This year's draft was the toughest to swallow. Fortier doesn't know what else he could've done to attract a team's interest.
"Every year, I took a step in the right direction, and last year was probably one of my best hockey years," he said. "So, obviously, I went into the draft pretty confident. But I'm not the only guy who didn't drafted, so I couldn't get down on myself. I just kept working."
It paid off with a great start to another season with Halifax. Four NHL teams expressed the most interest in signing him, but the Blue Jackets landed him.
Now, Fortier is excited to be part of a franchise with a lot of young talent. He already knows Blue Jackets rookie forward Pierre-Luc Dubois from the QMJHL, and they were teammates in the Canada-Russia series.

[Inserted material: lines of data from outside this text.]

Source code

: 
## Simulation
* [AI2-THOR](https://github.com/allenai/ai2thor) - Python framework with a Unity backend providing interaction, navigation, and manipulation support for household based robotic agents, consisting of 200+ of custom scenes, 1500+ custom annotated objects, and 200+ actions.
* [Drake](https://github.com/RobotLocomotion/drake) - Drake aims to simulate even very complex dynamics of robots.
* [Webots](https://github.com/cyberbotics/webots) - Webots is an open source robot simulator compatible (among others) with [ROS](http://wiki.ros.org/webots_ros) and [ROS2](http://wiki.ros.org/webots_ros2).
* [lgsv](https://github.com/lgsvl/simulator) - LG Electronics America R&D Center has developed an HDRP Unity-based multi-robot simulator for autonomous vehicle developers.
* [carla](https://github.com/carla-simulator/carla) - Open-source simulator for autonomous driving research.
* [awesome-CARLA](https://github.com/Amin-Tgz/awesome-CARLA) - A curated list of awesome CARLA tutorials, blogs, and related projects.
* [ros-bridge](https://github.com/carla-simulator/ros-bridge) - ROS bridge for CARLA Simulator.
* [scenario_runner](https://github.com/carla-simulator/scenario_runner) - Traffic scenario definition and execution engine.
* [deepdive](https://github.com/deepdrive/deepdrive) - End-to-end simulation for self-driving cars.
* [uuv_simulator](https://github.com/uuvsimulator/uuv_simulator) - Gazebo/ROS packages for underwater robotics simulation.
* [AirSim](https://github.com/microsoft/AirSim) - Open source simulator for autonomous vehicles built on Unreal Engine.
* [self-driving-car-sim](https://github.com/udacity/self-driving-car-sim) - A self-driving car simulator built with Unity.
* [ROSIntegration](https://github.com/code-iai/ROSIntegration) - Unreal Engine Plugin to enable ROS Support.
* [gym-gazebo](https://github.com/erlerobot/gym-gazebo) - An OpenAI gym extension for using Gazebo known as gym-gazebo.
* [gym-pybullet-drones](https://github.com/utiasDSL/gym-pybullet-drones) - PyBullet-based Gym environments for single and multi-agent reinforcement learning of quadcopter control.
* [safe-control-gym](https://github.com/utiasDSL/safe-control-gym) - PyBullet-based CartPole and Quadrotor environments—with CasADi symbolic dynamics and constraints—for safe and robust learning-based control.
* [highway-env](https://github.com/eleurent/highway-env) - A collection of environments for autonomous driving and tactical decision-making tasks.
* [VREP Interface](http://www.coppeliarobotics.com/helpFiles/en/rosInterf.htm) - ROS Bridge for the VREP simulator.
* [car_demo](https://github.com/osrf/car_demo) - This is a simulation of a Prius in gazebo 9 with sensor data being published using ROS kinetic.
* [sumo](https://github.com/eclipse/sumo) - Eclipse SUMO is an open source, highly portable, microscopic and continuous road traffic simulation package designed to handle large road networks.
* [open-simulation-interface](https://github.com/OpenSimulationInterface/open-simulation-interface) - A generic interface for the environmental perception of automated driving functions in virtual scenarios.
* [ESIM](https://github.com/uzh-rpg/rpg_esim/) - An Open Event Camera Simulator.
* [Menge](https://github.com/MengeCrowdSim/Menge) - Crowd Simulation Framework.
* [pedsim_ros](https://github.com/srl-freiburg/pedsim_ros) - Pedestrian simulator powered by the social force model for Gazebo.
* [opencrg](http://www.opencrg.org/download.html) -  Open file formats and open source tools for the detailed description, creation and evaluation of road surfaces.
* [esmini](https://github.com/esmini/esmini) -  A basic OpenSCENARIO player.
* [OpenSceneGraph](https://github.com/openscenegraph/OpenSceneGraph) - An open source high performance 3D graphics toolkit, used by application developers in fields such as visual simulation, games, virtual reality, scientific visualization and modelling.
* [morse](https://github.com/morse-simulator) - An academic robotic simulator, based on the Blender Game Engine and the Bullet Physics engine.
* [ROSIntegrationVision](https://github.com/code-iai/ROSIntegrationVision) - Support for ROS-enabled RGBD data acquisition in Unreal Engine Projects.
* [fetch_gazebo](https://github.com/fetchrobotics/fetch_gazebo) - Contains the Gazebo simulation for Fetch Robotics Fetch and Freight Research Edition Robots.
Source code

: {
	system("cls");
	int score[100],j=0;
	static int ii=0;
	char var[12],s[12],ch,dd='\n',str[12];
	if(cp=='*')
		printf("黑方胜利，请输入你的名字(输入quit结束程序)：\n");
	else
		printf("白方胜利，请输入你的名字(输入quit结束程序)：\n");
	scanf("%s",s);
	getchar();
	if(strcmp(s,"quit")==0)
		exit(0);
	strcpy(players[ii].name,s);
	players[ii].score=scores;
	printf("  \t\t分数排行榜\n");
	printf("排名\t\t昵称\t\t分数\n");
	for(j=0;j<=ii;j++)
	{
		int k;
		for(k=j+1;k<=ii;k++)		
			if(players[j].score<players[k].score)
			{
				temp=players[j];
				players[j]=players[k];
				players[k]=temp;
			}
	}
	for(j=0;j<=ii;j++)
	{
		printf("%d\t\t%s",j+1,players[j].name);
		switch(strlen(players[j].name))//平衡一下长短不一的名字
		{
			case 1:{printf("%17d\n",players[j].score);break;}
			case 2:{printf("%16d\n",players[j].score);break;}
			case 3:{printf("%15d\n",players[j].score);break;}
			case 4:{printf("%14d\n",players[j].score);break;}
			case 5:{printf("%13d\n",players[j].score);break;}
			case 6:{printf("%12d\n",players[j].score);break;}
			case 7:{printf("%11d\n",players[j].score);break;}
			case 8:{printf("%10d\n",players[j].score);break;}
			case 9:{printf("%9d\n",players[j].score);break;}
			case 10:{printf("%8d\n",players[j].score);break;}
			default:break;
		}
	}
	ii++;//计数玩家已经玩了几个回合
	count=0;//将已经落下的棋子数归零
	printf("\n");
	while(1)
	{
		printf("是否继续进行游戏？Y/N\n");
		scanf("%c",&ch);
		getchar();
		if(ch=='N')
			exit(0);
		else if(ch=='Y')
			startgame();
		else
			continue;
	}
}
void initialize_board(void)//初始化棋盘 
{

"We actually exchanged texts [when I signed]," Fortier said. "I was really happy to hear from him. Pierre-Luc is an amazing player, but also a really good guy."
Dubois isn't the only young NHL talent Fortier knows.
He's also played on lines with Halifax that included New Jersey Devils forward Nico Hischier, the No.1 overall pick in the 2017 NHL Draft, Winnipeg Jets forward Nikolai Ehlers, San Jose Sharks forward Timo Meier and Canadiens center Jonathan Drouin.
"Those guys are special," Fortier said. "They do things that make them special, that not everyone can do. But just to see them in practice, they never are satisfied. Even if they score two goals or three goals, they want the fourth one. They want the fifth one. So, that's a little bit of what I'm trying to do now. I never get satisfied."
Midgley said Fortier is also special.
"As good as they are, this guy's just as good," he said. "This guy's the real deal. There are some things he has to work on, as far as the defensive side of the game, but his goal-scoring and 'Hockey IQ' speaks for itself. There's a ton of potential for him to play there at that level. He's a pretty dynamic all-around player."
Columbus will take a measured approach with Fortier, who plans to spend the rest of the season in Halifax. The Blue Jackets know, however, there's potential for something really good to develop.
Too much character involved to bet against it.
"You don't want to hype him up, because you just don't know," Zito said. "At the same time, we're pretty happy and we'll just see what happens."